Washington escapes hole only to lose on 3rd-period goal
Playing third game in
four nights, Caps fail
to complete comeback
“I think there's always hockey gods,” Trotz said.
With the game tied after two periods, the Rangers pulled ahead just 17 seconds into the third. Dmitry Orlov attempted to rim the puck up to T.J. Oshie, but his pass got intercepted by Ryan McDonagh, who relayed the puck to Derek Stepan. Stepan shot it from the high slot, and it deflected off Brooks Orpik.
The shot changed direction and skipped past goaltender Braden Holtby. The defense pairing of Orpik and Orlov were on the ice for both of New York's even-strength goals, but Trotz said he thought they were “fine” and that he anticipated them staying together.
That game-winning goal came suddenly after Washington had an impressive second period, rallying from being down two goals to entering the second break tied.

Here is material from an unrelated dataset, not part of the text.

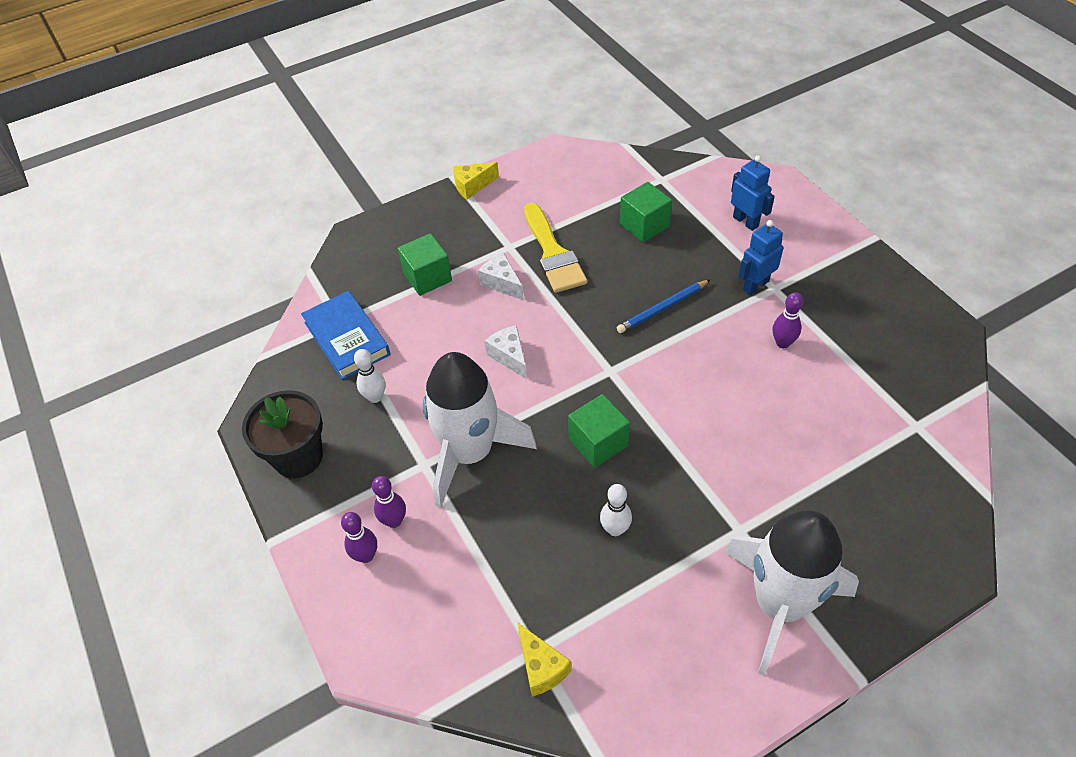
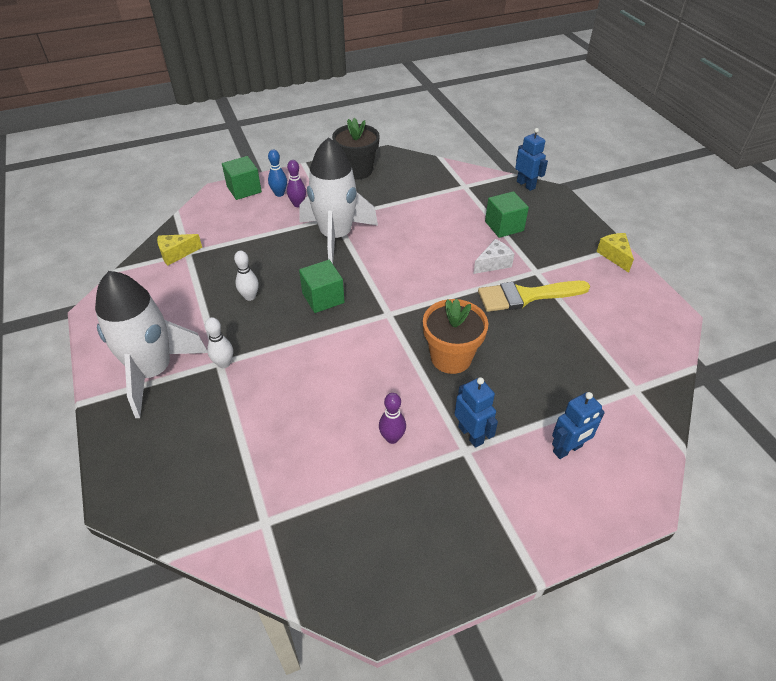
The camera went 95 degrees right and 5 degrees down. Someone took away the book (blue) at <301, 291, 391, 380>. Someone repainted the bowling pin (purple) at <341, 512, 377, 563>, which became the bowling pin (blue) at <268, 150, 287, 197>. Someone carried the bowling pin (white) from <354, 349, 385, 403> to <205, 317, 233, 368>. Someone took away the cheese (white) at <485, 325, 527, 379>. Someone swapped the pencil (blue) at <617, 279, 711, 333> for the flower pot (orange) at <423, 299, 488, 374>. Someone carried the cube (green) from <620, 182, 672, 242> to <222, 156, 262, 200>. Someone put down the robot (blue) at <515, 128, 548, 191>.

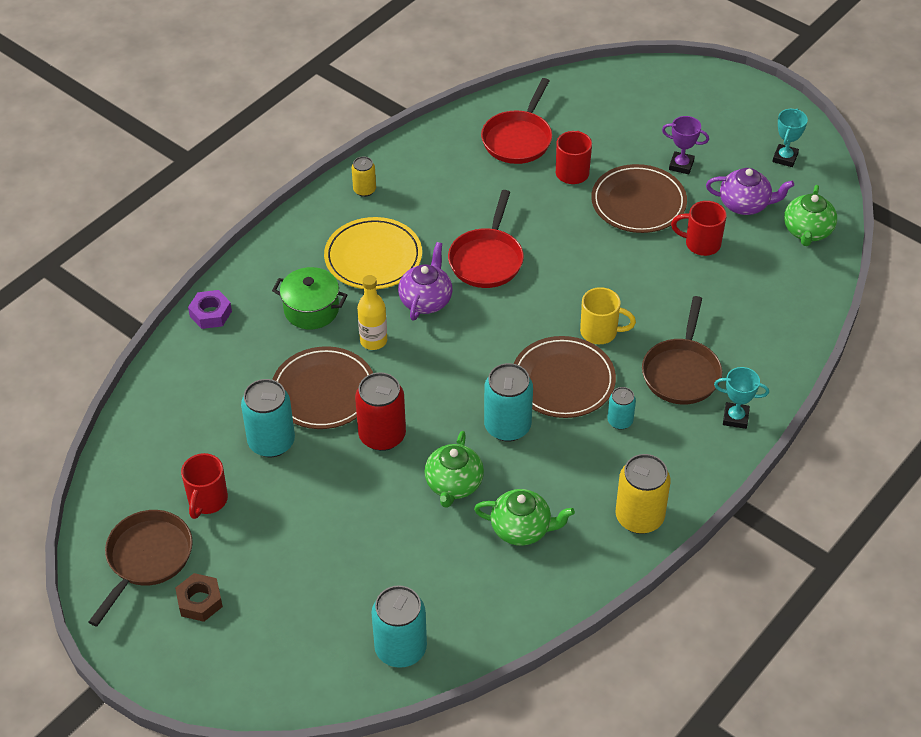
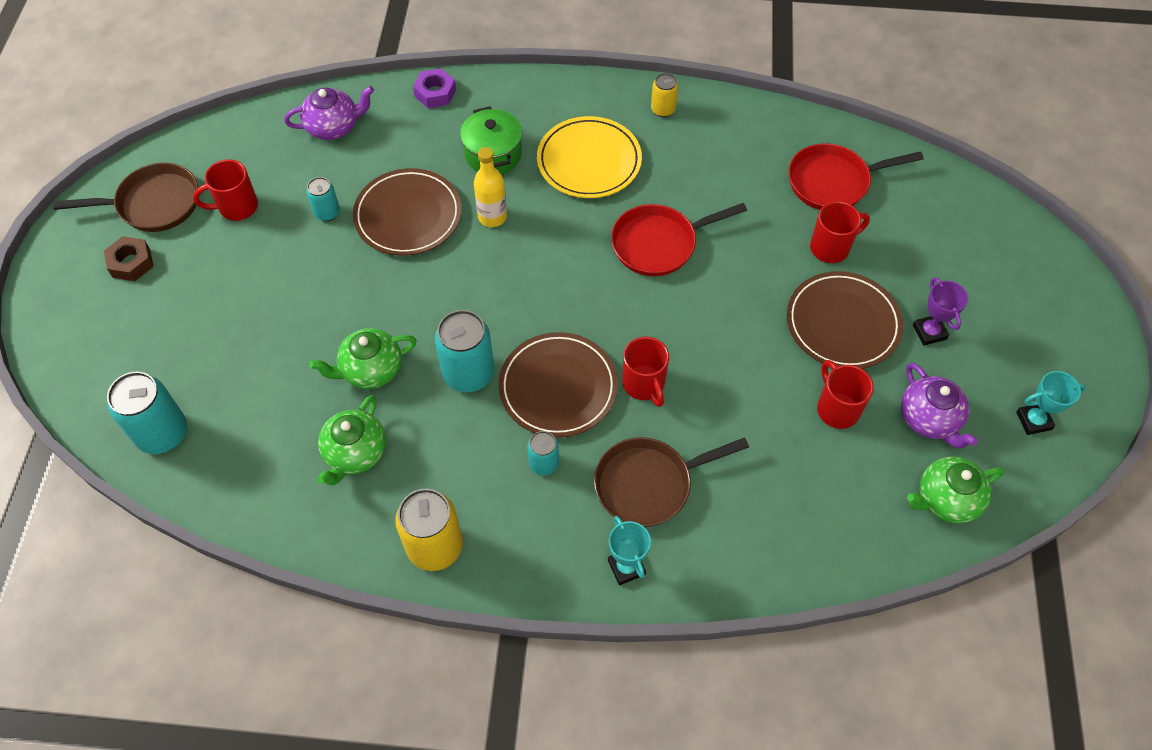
The camera went 55 degrees right and 10 degrees up. Someone scaled the can (turquoise) at <241, 379, 295, 457> by 0.55. Someone took away the can (red) at <355, 372, 406, 451>. Someone carried the teapot (purple) from <398, 242, 452, 320> to <284, 86, 374, 140>. Someone rotated the teapot (green) at <474, 489, 575, 546> by 45 degrees clockwise. Someone repainted the mug (yellow) at <580, 287, 636, 344>, which became the mug (red) at <622, 337, 669, 407>.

“It was so quick,” Holtby said. “Obviously, it doesn't look like a very good goal, so it's not one that we can let happen again.”
The Capitals have been frustrated with their string of poor starts. They've allowed the first goal in nine of their past 11 games, and it's not a habit the team wants to persist entering the playoffs. On Wednesday night, several players said there wasn't enough emotion during the game.

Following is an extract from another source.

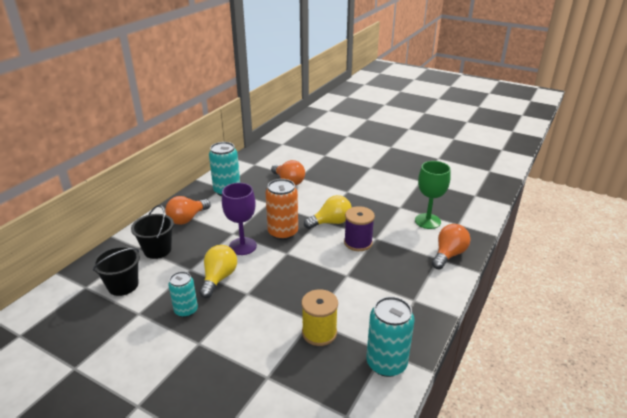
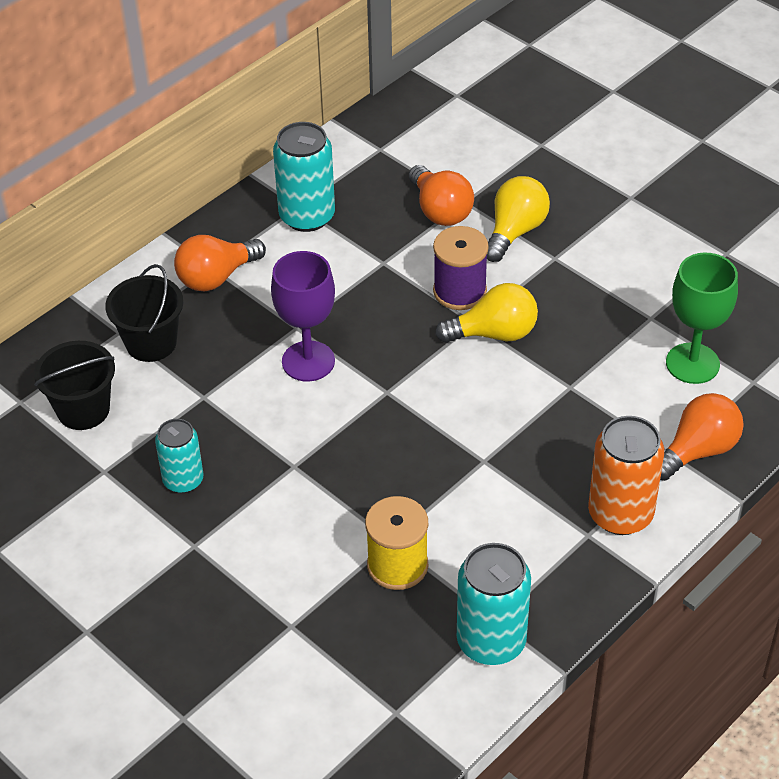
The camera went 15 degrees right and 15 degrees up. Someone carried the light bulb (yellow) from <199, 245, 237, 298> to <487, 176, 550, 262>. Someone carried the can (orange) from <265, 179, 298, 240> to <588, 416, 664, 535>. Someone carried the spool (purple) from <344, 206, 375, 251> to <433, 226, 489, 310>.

“I don't think we're getting too frustrated with it,” Holtby said of the slow starts. “We're a little confused as to why it's going on. It's one of those things where we've got to fight through it somehow.”
The Capitals again fell into an early deficit against the Rangers. Playing their third game in four nights, Washington allowed the first goal of the game less than six minutes in. After all three forwards went to the bench for a line change, Holtby played the puck with no options around him, and that led to a giveaway.
Orpik tried to get his stick on it to clear it out of the Capitals' zone, but he pushed it toward Jesper Fast, who punched it past Holtby. New York extended the first-period lead with Keith Yandle's snap shot from the blue line on a power play, putting Washington down 2-0 after the first period, the same deficit it had rallied from in a 3-2 win against the Pittsburgh Penguins on Tuesday.
“We're not doing it on purpose, that's for sure,” Nicklas Backstrom said. “We want to come out hard. We want to have a good start. It's hard to catch up every game.”
There was a similar comeback Friday. Nearly 11 minutes into the period, Rangers goaltender Antti Raanta saved a shot by Mike Richards, and defenseman Kevin Klein appeared to sweep the crease clean. But with the fourth line crashing the net, Jay Beagle got a second poke on the puck, and after a lengthy review, it was ruled that the puck completely crossed the goal line after Beagle's second effort.
New York initiated a second review for goaltender interference, but the goal was still good. The Capitals entered the game undefeated in regulation when Beagle has scored in his career (22-0-5).
He scored on that play to tie the game, but on his first shift in the third period, a puck that was supposed to rim around the boards to him didn't get there, instead finding its way past Holtby. This time, the Capitals couldn't recover.